Общение с персоналом
Помощнички
К «персоналу» тюрьмы относятся все, кто носит форму внутренних войск (надзиратели, корпусные старшины, оперативники-»кумовья», врачи и медсестры), а также зеки хозобслуги (баландеры пищеблока, разновидные шныри-уборщики, электрики и санитары, сантехники, банщики, парикмахеры и фотографы).
Для зеков хозобслуги существуют все льготы «козлов» зоны, однако всегда есть опасность нарушений, за которые могут отправить в зону – это этап, боксы, «столыпинский» вагончик, пересыльные тюрьмы – и опасность быть узнанным и в лучшем случае покалеченным.
Зеков, оставленных отбывать срок в СИЗО, конечно, хорошо кормят – за счет остальной братвы, томящейся в душных камерах. Раздача пищи развратит любого: один баландер раздавал сахар, соорудив второе дно в ковшике и уменьшив пайку на треть; другой привязал к черпаку большую недоваренную рыбу, и всякий, кто видел эту рыбу через «кормушку», думал, что она попадет ему в шлюмку (миску). Однако рыба сваливалась вниз и висела на веревочке. «Эх, – думал зек, – не попала, гадина…» За такие фокусы с едой, конечно, могут жестоко наказать. Но и баландер в безвыходном положении: ведь сахар выдает другой, более упитанный «козел», и сахару этого не хватит на всех, если придерживаться нормы… И себе надо прибавочку сделать. И рыбку съесть…
Наказать могут мгновенно: выплеснут в лицо горячую кашу, а затянут в «кормушку» – глаз выбьют или надругаются самым похабным образом.

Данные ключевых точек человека
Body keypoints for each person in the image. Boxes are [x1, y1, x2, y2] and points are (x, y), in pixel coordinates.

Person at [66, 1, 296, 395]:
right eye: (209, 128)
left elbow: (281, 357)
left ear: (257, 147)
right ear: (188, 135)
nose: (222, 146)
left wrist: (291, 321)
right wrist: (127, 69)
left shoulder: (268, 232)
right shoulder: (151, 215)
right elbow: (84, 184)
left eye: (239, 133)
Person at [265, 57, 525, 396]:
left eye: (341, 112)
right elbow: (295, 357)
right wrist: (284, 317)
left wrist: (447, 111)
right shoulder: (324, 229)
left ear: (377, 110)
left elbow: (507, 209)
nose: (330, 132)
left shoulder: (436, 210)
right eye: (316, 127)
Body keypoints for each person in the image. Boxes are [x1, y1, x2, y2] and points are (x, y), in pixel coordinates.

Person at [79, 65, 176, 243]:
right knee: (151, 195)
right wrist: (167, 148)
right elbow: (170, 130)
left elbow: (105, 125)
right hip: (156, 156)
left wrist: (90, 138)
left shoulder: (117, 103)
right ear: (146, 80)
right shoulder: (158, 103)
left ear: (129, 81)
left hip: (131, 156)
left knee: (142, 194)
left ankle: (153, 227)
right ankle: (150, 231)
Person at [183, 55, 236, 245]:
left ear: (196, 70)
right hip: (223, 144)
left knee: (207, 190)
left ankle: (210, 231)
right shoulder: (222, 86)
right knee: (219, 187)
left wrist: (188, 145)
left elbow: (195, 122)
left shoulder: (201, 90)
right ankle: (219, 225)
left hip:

Задания для выполнения
a) Перепишите часть текста о тюремном персонале от слов "Для зеков хозобслуги" до слов "лучшем случае покалеченным." включительно, заменив "пересыльные тюрьмы" на "транзитные тюрьмы".
b) Напишите продолжение текста о тюремном персонале, начиная сразу после его последнего предложения.

Ответы на задания
a)
Для зеков хозобслуги существуют все льготы «козлов» зоны, однако всегда есть опасность нарушений, за которые могут отправить в зону – это этап, боксы, «столыпинский» вагончик, транзитные тюрьмы – и опасность быть узнанным и в лучшем случае покалеченным.

b)
Через баландеров, однако, передают малявы (записки) в другие «хаты». Движимый подсознательным страхом раздатчик пищи иногда доносит маляву по назначению, но чаще – в оперчасть. Исключение составляют, может быть, лишь авторитетные отправители и адресаты, могущие согнать баландера с «жирного» места, нажав на неведомую блат-педаль… Иных моментов соприкосновения с этой частью персонала у правильного зека нет. Ну, баня, фото, прожарка…
Начальнички
Персонал в форме намного ближе к зеку. В тюрьме строгих правил пупкарь (надзиратель) заглядывает в камеру через глазок довольно часто. Если что-то показалось подозрительным – открывает «кормушку» и смотрит через нее. Если происходит что-то из ряда вон выходящее – зовет подмогу и с ней входит в камеру.
Начинается шмон (обыск) – незапланированное мероприятие, нарушающее жизнь зеков самым бессовестным образом. Отнимаются в первую очередь самодельные карты, всяческие поделочки и острорежущие и колющие предметы. В зависимости от настроения пупкарь может засветить кому-нибудь подвернувшемуся под руку деревянным молотком по ребрам. Таким молотком проверяют «решку» (решетку) – как звенит? нет ли надпила? – и «кабуру» (стену) – нет ли подкопа?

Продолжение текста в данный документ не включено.